Gov. Bobby Jindal says a career in politics was his Plan B.

He was preparing to be a neurosurgeon when he won a prestigious Rhodes scholarship, so he put medical school on hold for a couple years to attend Oxford University. It was there that Jindal was challenged by legal philosopher Ronald Dworkin, an ardent Democrat described as “bracingly liberal,” to think of medicine from a policymaker’s perspective, rather than as a doctor.

In the now-famous story, Jindal set himself apart among the eager college interns working for then-Congressman Jim McCrery, R-Shreveport, by writing a paper on Medicare. He was only 24 when Gov. Mike Foster tapped Jindal as Louisiana’s health chief. He went on to work on a congressional commission that was trying to revamp Medicare. As governor, Jindal privatized the management of most of Louisiana’s historic charity hospitals and contracted private insurers to oversee health care for the poor.

That policy was the subject of the first “white paper” of the think tank that many, though not he, say was formed as part of a future run for the presidency by Jindal.
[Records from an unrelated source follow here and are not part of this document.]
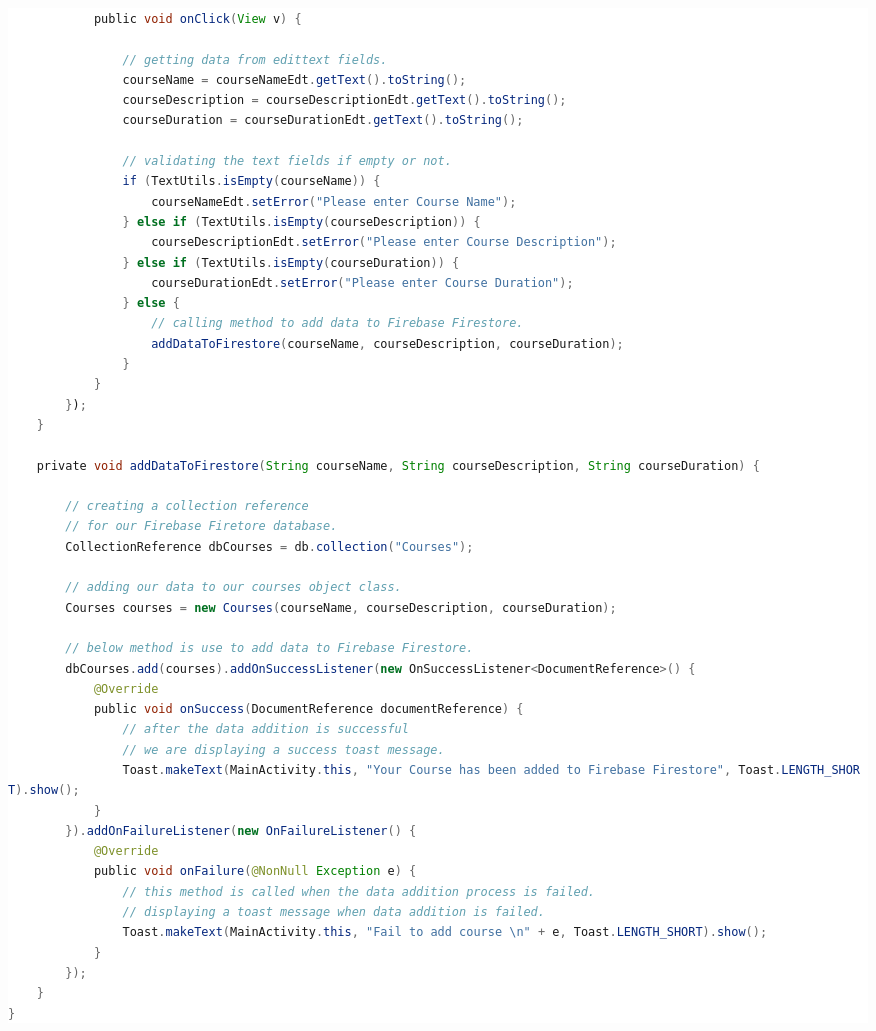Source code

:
 ```java
            public void onClick(View v) {

                // getting data from edittext fields.
                courseName = courseNameEdt.getText().toString();
                courseDescription = courseDescriptionEdt.getText().toString();
                courseDuration = courseDurationEdt.getText().toString();

                // validating the text fields if empty or not.
                if (TextUtils.isEmpty(courseName)) {
                    courseNameEdt.setError("Please enter Course Name");
                } else if (TextUtils.isEmpty(courseDescription)) {
                    courseDescriptionEdt.setError("Please enter Course Description");
                } else if (TextUtils.isEmpty(courseDuration)) {
                    courseDurationEdt.setError("Please enter Course Duration");
                } else {
                    // calling method to add data to Firebase Firestore.
                    addDataToFirestore(courseName, courseDescription, courseDuration);
                }
            }
        });
    }

    private void addDataToFirestore(String courseName, String courseDescription, String courseDuration) {

        // creating a collection reference
        // for our Firebase Firetore database.
        CollectionReference dbCourses = db.collection("Courses");

        // adding our data to our courses object class.
        Courses courses = new Courses(courseName, courseDescription, courseDuration);

        // below method is use to add data to Firebase Firestore.
        dbCourses.add(courses).addOnSuccessListener(new OnSuccessListener<DocumentReference>() {
            @Override
            public void onSuccess(DocumentReference documentReference) {
                // after the data addition is successful
                // we are displaying a success toast message.
                Toast.makeText(MainActivity.this, "Your Course has been added to Firebase Firestore", Toast.LENGTH_SHORT).show();
            }
        }).addOnFailureListener(new OnFailureListener() {
            @Override
            public void onFailure(@NonNull Exception e) {
                // this method is called when the data addition process is failed.
                // displaying a toast message when data addition is failed.
                Toast.makeText(MainActivity.this, "Fail to add course \n" + e, Toast.LENGTH_SHORT).show();
            }
        });
    }
}
```

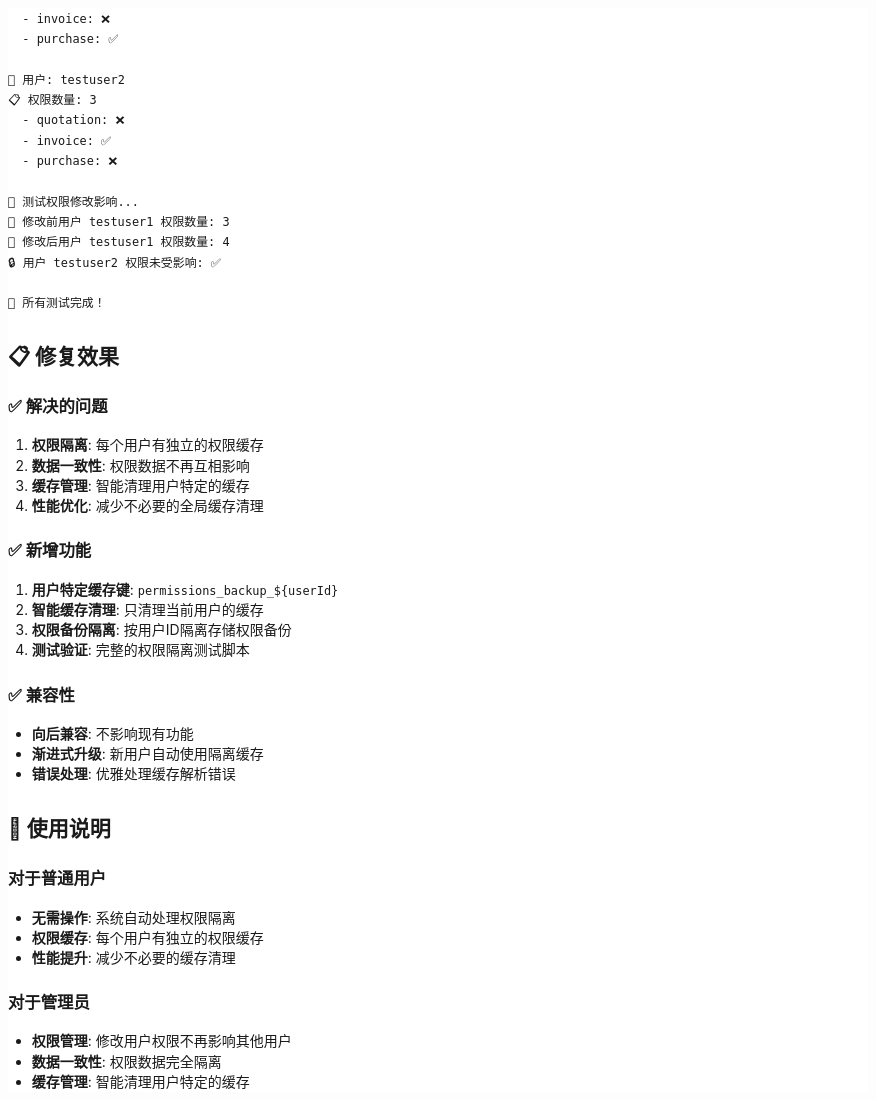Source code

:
 ```
  - invoice: ❌
  - purchase: ✅

👤 用户: testuser2
📋 权限数量: 3
  - quotation: ❌
  - invoice: ✅
  - purchase: ❌

🧪 测试权限修改影响...
📝 修改前用户 testuser1 权限数量: 3
📝 修改后用户 testuser1 权限数量: 4
🔒 用户 testuser2 权限未受影响: ✅

🎉 所有测试完成！
```

## 📋 修复效果

### ✅ 解决的问题
1. **权限隔离**: 每个用户有独立的权限缓存
2. **数据一致性**: 权限数据不再互相影响
3. **缓存管理**: 智能清理用户特定的缓存
4. **性能优化**: 减少不必要的全局缓存清理

### ✅ 新增功能
1. **用户特定缓存键**: `permissions_backup_${userId}`
2. **智能缓存清理**: 只清理当前用户的缓存
3. **权限备份隔离**: 按用户ID隔离存储权限备份
4. **测试验证**: 完整的权限隔离测试脚本

### ✅ 兼容性
- **向后兼容**: 不影响现有功能
- **渐进式升级**: 新用户自动使用隔离缓存
- **错误处理**: 优雅处理缓存解析错误

## 🎯 使用说明

### 对于普通用户
- **无需操作**: 系统自动处理权限隔离
- **权限缓存**: 每个用户有独立的权限缓存
- **性能提升**: 减少不必要的缓存清理

### 对于管理员
- **权限管理**: 修改用户权限不再影响其他用户
- **数据一致性**: 权限数据完全隔离
- **缓存管理**: 智能清理用户特定的缓存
The America Next report, which was published in April, and which Jindal says is the statement of his current thinking, uses a lot of the same phrases and syntax seen in his Oxford dissertation that was written in April 1994.

Jindal said in an interview last week that rattling around in his head as he left for England in the early 1990s were the frustrations voiced by aunts, uncles and cousins who were doctors. But he also heard about how gratified they felt from work that improved the lives of individuals every single day.
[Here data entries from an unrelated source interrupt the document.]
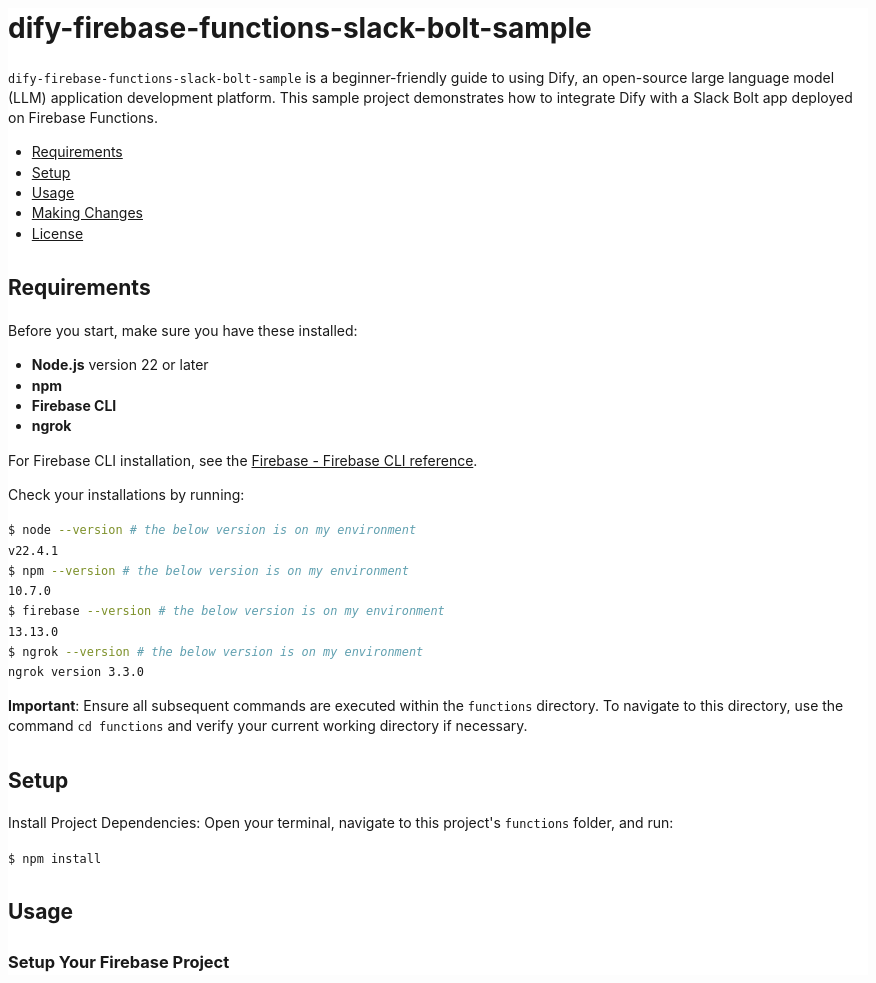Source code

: # dify-firebase-functions-slack-bolt-sample

`dify-firebase-functions-slack-bolt-sample` is a beginner-friendly guide to using Dify, an open-source large language model (LLM) application development platform. This sample project demonstrates how to integrate Dify with a Slack Bolt app deployed on Firebase Functions.

- [Requirements](#requirements)
- [Setup](#setup)
- [Usage](#usage)
- [Making Changes](#making-changes)
- [License](#license)

## Requirements

Before you start, make sure you have these installed:

- **Node.js** version 22 or later
- **npm**
- **Firebase CLI**
- **ngrok**

For Firebase CLI installation, see the [Firebase - Firebase CLI reference](https://firebase.google.com/docs/cli).

Check your installations by running:

```bash
$ node --version # the below version is on my environment
v22.4.1
$ npm --version # the below version is on my environment
10.7.0
$ firebase --version # the below version is on my environment
13.13.0
$ ngrok --version # the below version is on my environment
ngrok version 3.3.0
```

**Important**: Ensure all subsequent commands are executed within the `functions` directory. To navigate to this directory, use the command `cd functions` and verify your current working directory if necessary.

## Setup

Install Project Dependencies: Open your terminal, navigate to this project's `functions` folder, and run:

```bash
$ npm install
```

## Usage

### Setup Your Firebase Project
The Clinton White House at the time was trying to revamp America’s health care system, so naturally Dworkin discussed accessibility in class. Dworkin applied classic liberal philosophy to the legal issues of the day, such as race and abortion. His positions were “grounded in his belief that law must take its authority from what ordinary people would recognize as moral virtue,” wrote The Guardian, a British newspaper.

About the only thing Dworkin and Jindal agreed on was that morality should underlie government policies. Despite their differences, Dworkin took Jindal under his wing and helped the future politician develop the language to articulate his positions. “I ended up spending more time thinking about policy,” Jindal said.
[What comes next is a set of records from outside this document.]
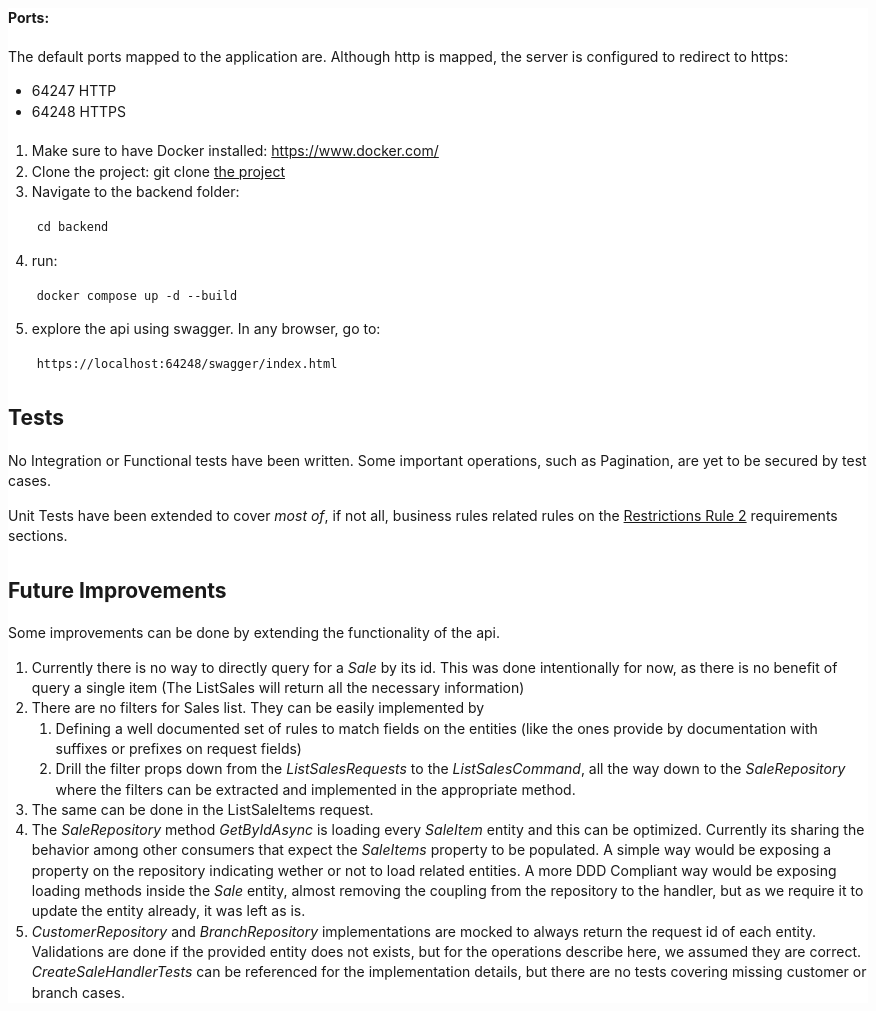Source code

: #### Ports:
The default ports mapped to the application are. Although http is mapped, the server is configured to redirect to https:
- 64247 HTTP
- 64248 HTTPS

####
1. Make sure to have Docker installed: https://www.docker.com/
2. Clone the project:
   git clone [the project](https://github.com/MathiasFHemmer/AmbevTest)
3. Navigate to the backend folder:
```
    cd backend
```
4. run:
```
    docker compose up -d --build
```
5. explore the api using swagger. In any browser, go to:
```
    https://localhost:64248/swagger/index.html
```


## Tests

No Integration or Functional tests have been written. Some important operations, such as Pagination, are yet to be secured by test cases.

Unit Tests have been extended to cover *most of*, if not all, business rules related rules on the [Restrictions Rule 2](#business-rules) requirements sections.

## Future Improvements

Some improvements can be done by extending the functionality of the api.

1. Currently there is no way to directly query for a _Sale_ by its id. This was done intentionally for now, as there is no benefit of query a single item (The ListSales will return all the necessary information)
2. There are no filters for Sales list. They can be easily implemented by 
    1. Defining a well documented set of rules to match fields on the entities (like the ones provide by documentation with suffixes or prefixes on request fields)
    2. Drill the filter props down from the _ListSalesRequests_ to the _ListSalesCommand_, all the way down to the _SaleRepository_ where the filters can be extracted and implemented in the appropriate method.
3. The same can be done in the ListSaleItems request.
4. The _SaleRepository_ method _GetByIdAsync_ is loading every _SaleItem_ entity and this can be optimized. Currently its sharing the behavior among other consumers that expect the _SaleItems_ property to be populated. A simple way would be exposing a property on the repository indicating wether or not to load related entities. A more DDD Compliant way would be exposing loading methods inside the _Sale_ entity, almost removing the coupling from the repository to the handler, but as we require it to update the entity already, it was left as is.
5. _CustomerRepository_ and _BranchRepository_ implementations are mocked to always return the request id of each entity. Validations are done if the provided entity does not exists, but for the operations describe here, we assumed they are correct. _CreateSaleHandlerTests_ can be referenced for the implementation details, but there are no tests covering missing customer or branch cases.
His 1994 thesis — or, more specifically, its title, “A Needs-Based Approach to Health Care” — is mentioned in nearly every biographical sketch. Oxford requires the signed permission of its authors before releasing the thesis reports of former students. After six months of requesting, Jindal signed the permission, and his press office released a copy to The Advocate.

In his dissertation, Jindal argued that Judeo-Christian ethics require universal health care, but the spiraling costs require taxpayers to make choices on what services should be included. “The rights-based theory specifies which health-care interests must receive funding by transforming them into rights,” Jindal wrote 20 years ago.

He said health care is universal and should be provided to everyone, even criminals and people who have contributed to their own bad health, such as smokers. But he says the high costs mean that some decisions have to be made on just what services are provided.

Jindal today says that he still holds that belief. (Well, not the part where he wrote cigarettes should be taxed in order to raise money to address the health issues the habit creates. “A lot things I wrote back when I was in school, I was in the ivory towers, don’t make sense out here in the real world,” Jindal said, chuckling at the irony of his opposing the renewal of 4 cents of Louisiana’s cigarette tax.)

Over time, says Jindal, his emphasis has shifted from what services to provide to how services are provided.

Jindal says government can’t adequately provide universal health care. Government’s role should be to work with and provide help to the states, which would create the mechanisms and incentives to attract wider participation among private physicians and clinics and to address specific local needs. “Simply giving someone an insurance card and pretending they have affordable access isn’t enough,” Jindal said.

What hasn’t changed over the years is his belief that health care should be available “to all our people. It’s a question of human dignity,” he said last week.